Atas ungkapan “untuk apa kita dihadirkan”, mau tidak mau menuntun saya mencuplik ayat: “Aku hendak menjadikan (manusia) khalifah di bumi.” (Al-Baqarah: 30) Saya memahami, misi kita adalah “wakil Tuhan” di muka bumi.

Artinya, yang wajib diutamakan adalah bagamana kita bisa aktual yang bernilai transformatif. Mengembangkan orang lain di dalam mengenal peta diri dan Tuhannya. That’s what you are born for. Mengembangkan pihak lain dengan cara menggarap diri semaksimal mungkin.

Siapa itu pihak lain? Tak lain adalah istri/suami dan anak. Ya, mulai dari keluarga. Begitulah. Maka, menikah dan punya anak adalah tantangan riil untuk mendewasakan diri. Sarana menikmati penderitaan.

Karena masalah demi masalah senantiasa mengiring, dan kita tak bisa mengelak. Suka tidak suka kita harus menghadapi, tidak bisa lari dari masalah.

Sehingga, pikiran kita pun (terpaksa) aktif. Dan diri ini bertumbuh. Makin aktif pikiran, kian pesat progres kita. Sontak saya ingat, suatu waktu Pak Muh berseloroh, “Setiap berhadapan dengan pilihan, pilihlah yang lebih susah!”

Mengarungi kehidupan bersama pasangan dan anak adalah meniti penderitaan demi penderitaan, dan dari hari ke hari. Pantaslah, berkeluarga merupakan momentum emas untuk mengasah diri, melesat ke ketinggian sebagai pribadi agung.

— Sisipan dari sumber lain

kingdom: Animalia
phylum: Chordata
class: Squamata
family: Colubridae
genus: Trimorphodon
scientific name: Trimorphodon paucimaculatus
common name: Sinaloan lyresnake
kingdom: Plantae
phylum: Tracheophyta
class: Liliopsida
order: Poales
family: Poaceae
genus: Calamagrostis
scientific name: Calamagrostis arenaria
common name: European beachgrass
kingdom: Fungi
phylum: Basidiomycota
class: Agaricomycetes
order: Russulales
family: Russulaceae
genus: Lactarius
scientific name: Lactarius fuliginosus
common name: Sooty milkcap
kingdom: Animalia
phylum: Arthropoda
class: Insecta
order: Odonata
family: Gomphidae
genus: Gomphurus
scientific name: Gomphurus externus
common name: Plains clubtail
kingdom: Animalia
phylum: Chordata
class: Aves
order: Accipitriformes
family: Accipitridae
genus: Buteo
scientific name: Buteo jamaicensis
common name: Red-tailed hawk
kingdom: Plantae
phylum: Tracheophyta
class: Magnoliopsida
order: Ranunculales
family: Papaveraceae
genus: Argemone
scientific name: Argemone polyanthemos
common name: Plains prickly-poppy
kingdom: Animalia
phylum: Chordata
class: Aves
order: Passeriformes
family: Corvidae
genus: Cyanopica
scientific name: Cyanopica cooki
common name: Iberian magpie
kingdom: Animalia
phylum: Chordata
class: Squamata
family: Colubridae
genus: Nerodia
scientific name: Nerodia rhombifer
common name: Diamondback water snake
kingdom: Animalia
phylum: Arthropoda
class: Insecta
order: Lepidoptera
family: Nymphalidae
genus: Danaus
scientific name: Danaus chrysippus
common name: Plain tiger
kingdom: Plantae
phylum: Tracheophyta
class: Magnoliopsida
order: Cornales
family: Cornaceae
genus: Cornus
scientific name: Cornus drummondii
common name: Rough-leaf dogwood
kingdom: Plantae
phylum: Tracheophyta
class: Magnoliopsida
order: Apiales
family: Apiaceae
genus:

Hal penting lagi, kesempatan mendewasakan diri ini merupakan kesempatan yang tak bisa ditunda-tunda. Kita berkejaran dengan waktu, dengan tumbuh-kembang anak.

Sekira tak lekas mengenali peta hidup, tidak cepat-cepat merombak cara lama, kita akan kehilangan kendali diri. Dan menyesal di kemudian hari.

Namun, sungguh Tuhan Mahabaik. Karena sebetulnya kita bisa melewatinya. Kita bisa memeriksa dan kemudian waspada. Pertama, kehadiran sensasi fisik, seperti: mulut kering, jantung berdebar, kepala pening, adalah tanda bahwa kesehatan jiwa kita drop. Atau kedua, emosi, misal: tiba-tiba marah, kesal, gelisah, sedih, panik, dan seterusnya.

Kemudian yang ketiga, pikiran. Tuhan juga acap mengirim sinyal tatkala kita begitu saja larut membayangkan bahaya atau kerugian sesuatu. Kita merutuki diri sendiri atau orang lain.

Terapinya, periksa: is it true dan is there an alternative view. Dan terakhir, keempat, impuls. Sebuah gerak hati yang tiba-tiba, seperti: mengeluh, mengkritik, berbicara dengan nada permusuhan, mengurung diri, apatis, dan banyak lagi yang lain.

Lagi-lagi, menghadapi isyarat ini juga tak gampang. Kita terbiasa menghindari masalah dengan memaki-maki keadaan, mengutuk setiap orang, dan mengandai diri kita tak punya andil dalam mencipta keadaan.